Time to get going on west side revival

Downtown: Special interests try to hijack Howard Street revitalization plans.

April 02, 2000

IT'S A GOOD THING the General Assembly will vote on the state's budget tomorrow. Maybe that will stop the recent posturing and wrangling over a plan to revitalize the western edge of downtown Baltimore.

No one claims to oppose the project, which promises to breathe new life into the city's old retail district along Howard Street, between Charles Center and the University of Maryland campus. But too many interest groups are insisting that it happen only on their terms.

After it began to look like the $350-million west side plan, announced just 18 months ago, might actually happen, this bevy of special interest groups ganged up to take it hostage. The groups, which range from preservationists to merchants to cultural interests, each presented demands:

The Baltimore Symphony Orchestra wants guarantees that the renovated Hippodrome regional performing arts complex will not take business away from its Joseph Meyerhoff Symphony Hall.

Preservationists want veto power over any demolition of buildings in the 18-block renewal area, which the National Trust for Historic Preservation has placed on the "most endangered" sites list. They also are demanding the right to reject any exterior changes to historic buildings.

Business owners targeted for relocation are fighting city take-over of their properties. They took their cue from an activist organization, Health Care for the Homeless, which last year persuaded the City Council to exempt its headquarters from condemnation.

These disparate lobbies adroitly figured out that freezing state funding for the Hippodrome Theater, a centerpiece of the plan, offered their best chance to wrest concessions. In the past two months, they've managed to get restrictive language inserted into budget bills so that their objectives could not be ignored. Late last week, Senate and House of Delegates negotiators were trying to hammer out a consensus so that the full $21 million allocation could be authorized.

As a result of all this lobbying, the city rightly has begun to take into account the concerns of the various groups. But at some point the wrangling has to stop and the brick-and-mortar revitalization effort must get under way.

Mayor Martin O'Malley should make it clear to the groups that they will not dictate the scope or pace of west side revitalization.

They had the chance to present concrete development plans when the city invited proposals for the renovation of the Hippodrome and the Lexington Mall. None did.
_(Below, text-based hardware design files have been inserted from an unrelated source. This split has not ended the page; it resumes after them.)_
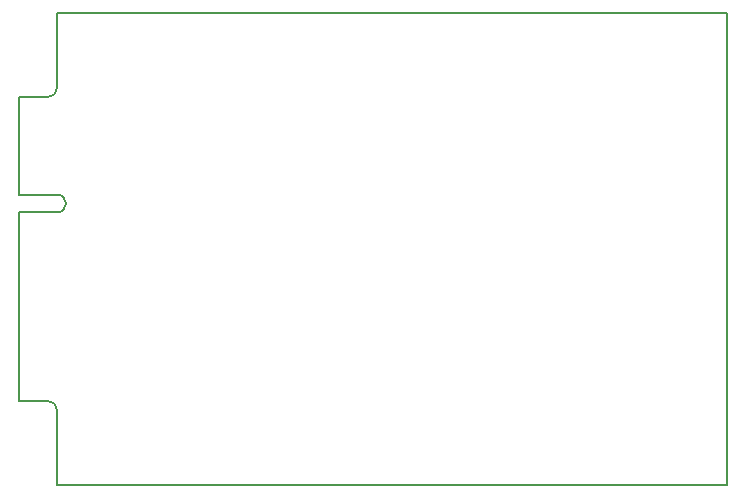
<source format=gko>
G04 Layer_Color=16711935*
%FSLAX25Y25*%
%MOIN*%
G70*
G01*
G75*
%ADD24C,0.00600*%
D24*
X335665Y355118D02*
G03*
X332516Y358268I-3150J0D01*
G01*
Y459449D02*
G03*
X335665Y462598I0J3150D01*
G01*
Y421063D02*
G03*
X335665Y426968I0J2953D01*
G01*
Y330118D02*
Y355118D01*
Y462598D02*
Y487598D01*
X322870Y459449D02*
X332516D01*
X322870Y426968D02*
X335665D01*
Y330118D02*
X559091D01*
X335665Y487598D02*
X559091D01*
X322870Y426968D02*
Y459449D01*
Y358268D02*
Y421063D01*
Y358268D02*
X332516D01*
X322870Y421063D02*
X335665D01*
X559091Y330118D02*
Y487598D01*
M02*

</source>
Their belated carping should not be allowed to derail projects submitted by developers, who have spent time and money to get their projects off the ground.

The preservisionists' chief target has been the Harry and Jeannette Weinberg Foundation, which wants to turn the old Stewart's department store on Howard Street and a nearby four-block area into a $123-million complex that would include big-name stores such as Sports Authority, movie theaters, apartments and garages.

The project involves some 50 buildings. The Weinberg proposal is to raze all but six of the architecturally notable ones. (The landmark art deco Kresge's building would be retained.) Preservationists are aghast. They insist that at least 30 buildings should be saved.

The preservationists' concern extends beyond individual buildings. They think the area derives its historic significance from a mixture of mercantile buildings of various ages, styles and purposes. They want to retain that character. Many preservationists also think the Weinberg redevelopment concept of big anchor stores is wrong. Instead, they want small shops in existing spaces.

Is there room for compromise? Perhaps. But flexibility is limited, with certain key elements of the overall plan moving forward.

The Weinberg Foundation has already started marketing 230,000 square feet of office and retail space in the Stewart's building. It was hoping to have the building ready for occupancy this June but is becoming frustrated by its dealings with the city.

Meanwhile, across from Stewart's, another developer is transforming the former Hecht's flagship store into a $15 million, 173-unit apartment building.

Closer to the Hippodrome, Bank of America is planning to build a $54 million, 365-apartment high-rise. Its design incorporates a number of historic buildings.

This promising momentum could stall unless Mayor O'Malley sees to it that the Weinberg project is allowed to move ahead, subject to normal design reviews. After a tortuous two decades of promises and false starts, it offers the best opportunity to return Howard Street to prominence as a shopping area.